Book Content Processing

Jump to bottom Edit New page

gleneivey edited this page Sep 3, 2011 · 1 revision

Book Content Processing

A site using Draft Outloud is configured to serve a particular book through values in its local database (the book's git URL and root file name) and by placing the correct SSH credentials for accessing the book's repository onto the Draft Outloud server.

Book Content Processing Commands

Eventually it will be possible to update the content of a Draft Outloud site with new content from its book's repository, but for the moment that is accomplished on the command-line of the server running Draft Outloud.

To update to a new version of content, log in to your Draft Outloud site's server. cd to the directory containing the active Draft Outloud instance. For example, if you deploy Draft Outloud using capistrano (and why wouldn't you), then this would be the current directory below your deployment root. Then, invoke the process_book script included with Draft Outloud:

cd somewhere-on-your-server/current
bundle exec tools/process_book [your git repo path] [target to checkout]

Note that before you can execute process_book the XML tools and standard DocBook XSLT style sheets have to be installed on your server for Draft Outloud, see [Installing Draft Outloud]].

"your git repo path" is the full URI for the repository that contains the content of your book. If your book is hosted on GitHub, then the path would look like git://github.com/user-name/book-name.git.

"target to checkout" can be any string or symbol that git can accept as an argument to git checkout for your repository. It could be master or another branch name, a tag you have created, or the SHA of a particular commit.

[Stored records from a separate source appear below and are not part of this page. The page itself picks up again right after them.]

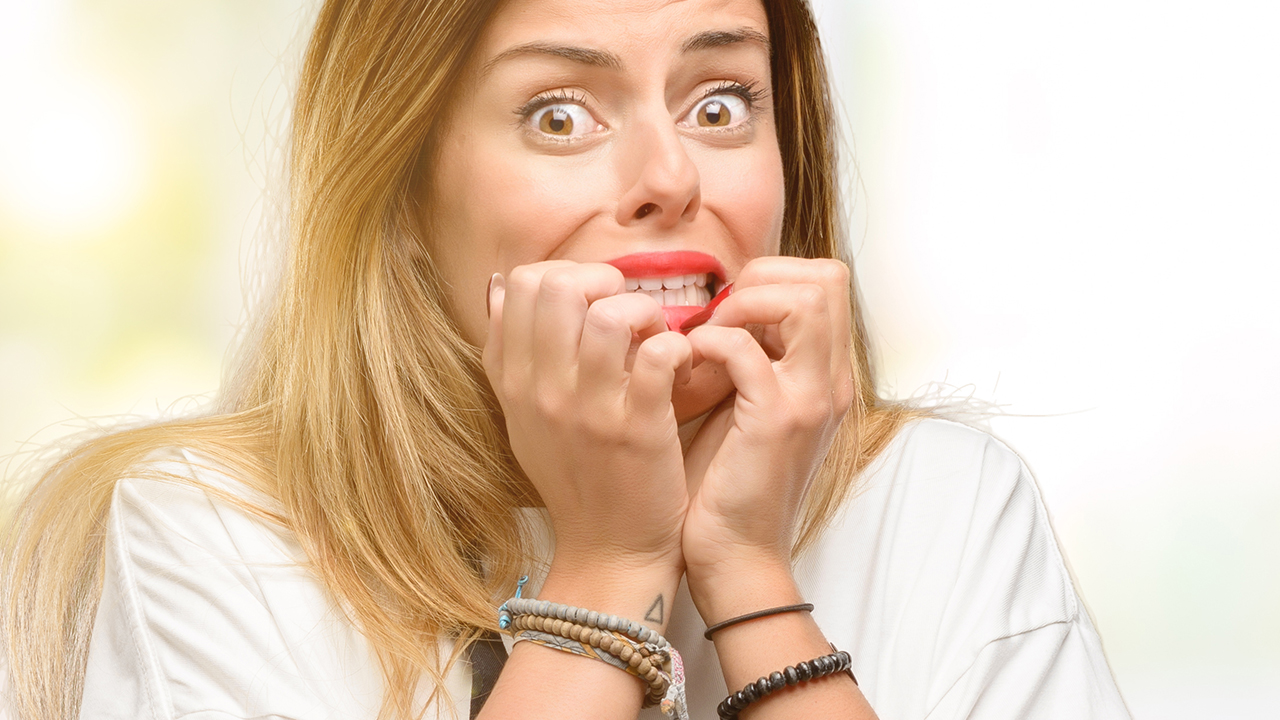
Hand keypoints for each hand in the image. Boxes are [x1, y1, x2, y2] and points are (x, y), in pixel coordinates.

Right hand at [484, 261, 693, 575]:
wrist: (609, 551)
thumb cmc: (575, 477)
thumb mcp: (523, 417)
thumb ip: (509, 354)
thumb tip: (498, 285)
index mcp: (513, 382)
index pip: (521, 284)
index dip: (566, 275)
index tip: (594, 301)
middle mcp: (542, 392)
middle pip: (558, 285)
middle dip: (604, 282)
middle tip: (628, 314)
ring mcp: (590, 410)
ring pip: (610, 314)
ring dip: (644, 313)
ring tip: (654, 339)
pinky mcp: (639, 429)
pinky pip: (659, 352)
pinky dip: (678, 346)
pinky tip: (678, 365)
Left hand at [680, 257, 855, 620]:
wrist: (734, 557)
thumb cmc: (727, 484)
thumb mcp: (746, 407)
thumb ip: (748, 359)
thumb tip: (717, 310)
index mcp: (825, 376)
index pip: (828, 283)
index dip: (774, 277)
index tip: (726, 309)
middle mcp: (829, 382)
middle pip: (828, 278)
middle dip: (762, 277)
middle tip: (717, 315)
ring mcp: (809, 400)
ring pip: (806, 299)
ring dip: (743, 304)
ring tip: (706, 337)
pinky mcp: (776, 422)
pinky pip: (747, 349)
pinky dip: (711, 343)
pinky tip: (686, 367)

process_book also uses the values from several optional environment variables to over-ride its own defaults. For example, because process_book manipulates the database that is shared with the rest of Draft Outloud, it invokes Ruby-on-Rails and needs to know what "environment" your server is operating in so that it can access the correct database login credentials. Assuming that you are using the standard Rails environment name "production" for your Draft Outloud instance, and your hosting provider isn't configured to automatically set the RAILS_ENV environment variable accordingly, you would run process_book like this (for example):

RAILS_ENV=production bundle exec tools/process_book git://github.com/user-name/book-name.git master

While process_book is executing...

Book Content Processing Flow

While individual pages served by Draft Outloud are processed individually, much of the work of preparing the book to be served is performed in a batch when Draft Outloud is instructed to update to a new version of the book from the repository. The sequence of this processing is described here. (Note that this is the overall as-intended flow. Not all steps and site features are implemented yet.)

Updating the site to a new version of the book's content is triggered by an access to a special administrative URL with a parameter that is an acceptable parameter to "get checkout" (a commit SHA or tag, for example). This launches a background job within Draft Outloud. The background job writes to a static HTML file stored in 'public' to indicate its latest status. The file is written (always including the target checkout and a time stamp) at the end of each major step, and in the event of any error that halts processing.
The first step is to check out the version of the book matching the parameter given. If the local repository isn't already set up, it is cloned locally, and then the specified revision checked out.
Draft Outloud provides a download link for a monolithic PDF version of the book. At this point, the XML tool chain to generate PDF from the DocBook source is run. If errors occur, they are written to the status file and processing ends. The PDF version of the book is not made available for download yet, but held in the local working directory.
Draft Outloud also builds a monolithic, downloadable HTML version of the book. This HTML is served when someone clicks the "download" link on the home page and used as an intermediate data form for subsequent processing steps. At this point, the XML tool chain to generate the HTML version of the book is executed. If errors occur, they are written to the status file and processing ends. The HTML version of the book is not made available for download yet, but held in the local working directory.
The generated HTML version of the book is read into Ruby and parsed into a document tree. The following processes are then run on the tree:
1. It is scanned for all HTML elements that represent entries in the outline of the book (chapter headers, section/subsection headers, etc.). Database records reflecting the book's outline are updated, including "what changed between versions" info. The central content (not header or footer) of the site's TOC (home page) is generated and cached.
2. The content for each "section" of the book is extracted from the whole-book document tree, and new HTML is generated (including the markup necessary for the site's interactive features) for the body of each section page that Draft Outloud will server for the current version of the book.
3. Each section and group of sections of the book are also downloadable as stand-alone HTML files. These are now generated from the whole-book document tree.
The book version being served by the site is changed. The generated downloadable files are moved to the directory from which they will be served. The pre-generated HTML for section pages is moved to the cache directory. The "current version" information used to select TOC information from the database is updated to the new target version.